Today is the one year anniversary for my blog! I originally started this blog to share writing tips and the like, and although I haven’t done real well with sticking to that, I decided to do it today to celebrate the anniversary of this blog. So here are some things that I wish I had known when I started seriously writing at the age of thirteen, that I know now.
1. Being a writer, does NOT mean that you have to be weird! As a young writer, I loved the idea that I was weird because I liked to write. I loved getting strange looks from people because I would talk out loud to my characters and because I talked about weird things. Now, I realize that being a writer is no different than being a builder, or a musician, or a grocery store worker. It’s what I do. I enjoy my work and there’s nothing weird about that. Some people talk about cars, or music, or art. I talk about writing. I don’t have to be weird to be a writer. Like all jobs, it has it's different sides, (like you see in my 'You Know You're a Writer' post,) but that doesn't mean it's weird.

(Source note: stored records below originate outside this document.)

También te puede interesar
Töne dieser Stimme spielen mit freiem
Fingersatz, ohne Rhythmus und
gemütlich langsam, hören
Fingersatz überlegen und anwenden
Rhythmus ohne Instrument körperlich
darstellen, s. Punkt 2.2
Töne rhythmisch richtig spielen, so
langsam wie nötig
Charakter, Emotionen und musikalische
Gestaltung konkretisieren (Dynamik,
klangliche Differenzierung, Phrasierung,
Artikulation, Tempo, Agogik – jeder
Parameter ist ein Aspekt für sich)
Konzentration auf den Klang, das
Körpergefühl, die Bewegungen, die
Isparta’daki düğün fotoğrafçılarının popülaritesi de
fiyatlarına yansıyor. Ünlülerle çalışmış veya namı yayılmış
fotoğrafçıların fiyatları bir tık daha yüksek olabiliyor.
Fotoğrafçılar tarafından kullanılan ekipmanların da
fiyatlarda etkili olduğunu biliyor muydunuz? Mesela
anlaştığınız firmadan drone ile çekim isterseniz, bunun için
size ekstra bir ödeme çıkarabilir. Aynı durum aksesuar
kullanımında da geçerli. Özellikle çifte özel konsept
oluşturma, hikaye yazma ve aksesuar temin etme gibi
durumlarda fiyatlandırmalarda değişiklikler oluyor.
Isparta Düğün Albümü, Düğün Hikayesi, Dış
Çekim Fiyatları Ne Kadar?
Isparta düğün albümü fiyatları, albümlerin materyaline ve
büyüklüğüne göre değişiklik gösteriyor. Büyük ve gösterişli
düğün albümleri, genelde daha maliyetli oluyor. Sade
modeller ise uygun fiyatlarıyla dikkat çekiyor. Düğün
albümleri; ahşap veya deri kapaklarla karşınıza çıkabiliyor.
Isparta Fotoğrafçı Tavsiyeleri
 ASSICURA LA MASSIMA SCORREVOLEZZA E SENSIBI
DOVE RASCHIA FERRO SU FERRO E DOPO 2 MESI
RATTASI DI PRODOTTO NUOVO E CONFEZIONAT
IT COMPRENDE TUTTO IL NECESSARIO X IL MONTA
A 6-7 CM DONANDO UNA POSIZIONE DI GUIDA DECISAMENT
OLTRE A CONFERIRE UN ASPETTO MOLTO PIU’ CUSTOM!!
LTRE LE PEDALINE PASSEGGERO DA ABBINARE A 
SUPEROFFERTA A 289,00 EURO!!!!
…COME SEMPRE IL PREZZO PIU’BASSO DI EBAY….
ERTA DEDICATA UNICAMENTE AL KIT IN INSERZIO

2. It’s okay to let people read what you write! Do you remember my blog post about my notebooks? I was TERRIFIED that someone would see what I had written! Now, although I still get nervous when people read what I write, I’ve learned that it’s not the end of the world. It’s actually VERY helpful getting people’s feedback. If you have people in your life willing to read your writings, be thankful for that! Not everyone has that.
3. Criticism is a GOOD thing! To be honest, I still don’t like people tearing my writings apart, but I’ve learned that it doesn’t mean they hate me. When someone takes the time to give you honest feedback, don’t get mad at them and think they’re being mean. It takes honesty to give an honest opinion, and if someone will honestly critique your writings, you’re VERY blessed.
4. Your family is always right. If you’ve ever written something, and then your whole family told you that this one part of it was unrealistic, then they’re probably right. Even if it’s your favorite part. When I started writing and my family gave me feedback, I thought they were wrong. But the more I write, the more I realize that if they think something isn’t written right, then any other reader I may get, will probably think the same thing. It hurts sometimes, changing a scene that I really like, but I’ve never regretted any of the changes my family’s told me to make, no matter how grievous it seemed at the time.
5. Prayer is REALLY important while writing. When I started writing, I didn’t pray much about what I was writing, now, my motto has become, ‘Write Hard, but Pray Harder’. If we’re not praying about our writings, we’re not as likely to learn from them, and trust me; I’ve learned some HUGE lessons while writing.
6. It’s okay to write things that you know you’re going to have to change. For example, when I started writing, there were days when I wouldn’t get anything written because I HAD to find the perfect name for a character. Now, I’ll just tag the first name that comes to mind onto the character and keep going. Then when I’m done, I’ll often go back and change it, or sometimes, I find that the name has grown on me and it’s actually perfect for the character.
7. There are more important things than writing. If you’re an avid writer you’re probably glaring at me right now, but seriously, writing isn’t everything. It’s more important to have a good relationship with your family. It’s more important to do your chores, and it’s WAY more important to do your devotions! No matter how much you love writing, it should never get in the way of the direct commands God has given in Scripture. He didn’t command you in the Bible to write an epic fantasy novel, but He did command you to obey your parents.
8. Being an author, is harder than being a writer. When I was thirteen and I was dreaming about being published, I imagined it to be a lot like my current writing life, only then I would have readers. Now I know that, there’s way more to being an author than to being a writer. As an author, you have to have a platform. You have to be willing to be a salesmen, and you have to be willing to leave your precious writings to interact with others. Marketing, advertising, getting your name out there, it’s hard, it can be expensive, but it’s the reality of being an author. People won’t buy your book just because it’s published.
9. Getting a Biblical message into a book can be the hardest part. I didn’t want to have long sermons typed out in the middle of a kidnapping drama, but I also didn’t want anyone to be able to read it and come away without knowing the message. Now there is NOTHING wrong with pausing a story to teach something, but if you’re trying to intertwine the spiritual lesson into the plot, it can get really hard and complicated. It’s not as easy as it should be, but since it’s the most important part, we shouldn’t expect it to be easy.
10. The first rough draft is just the beginning. I’ll never forget the feeling I got when I finished writing out my first book in a notebook. I was ecstatic! I had written a book! Then I had to type it out and I began changing things. Suddenly, writing the first draft wasn’t such a big deal. By the eighth draft, I wanted to give up, but I learned that as hard as editing is, it’s where a real manuscript is made.
What it looked like when I started writing . . .
What it look's like now.
I hope this was helpful! If you’re looking at this list going, “Wow! I’m not so sure I like writing anymore,” take heart. It’s in the storms that God walks on water. God makes beauty from ashes, When we’re weak, then HE is shown to be strong!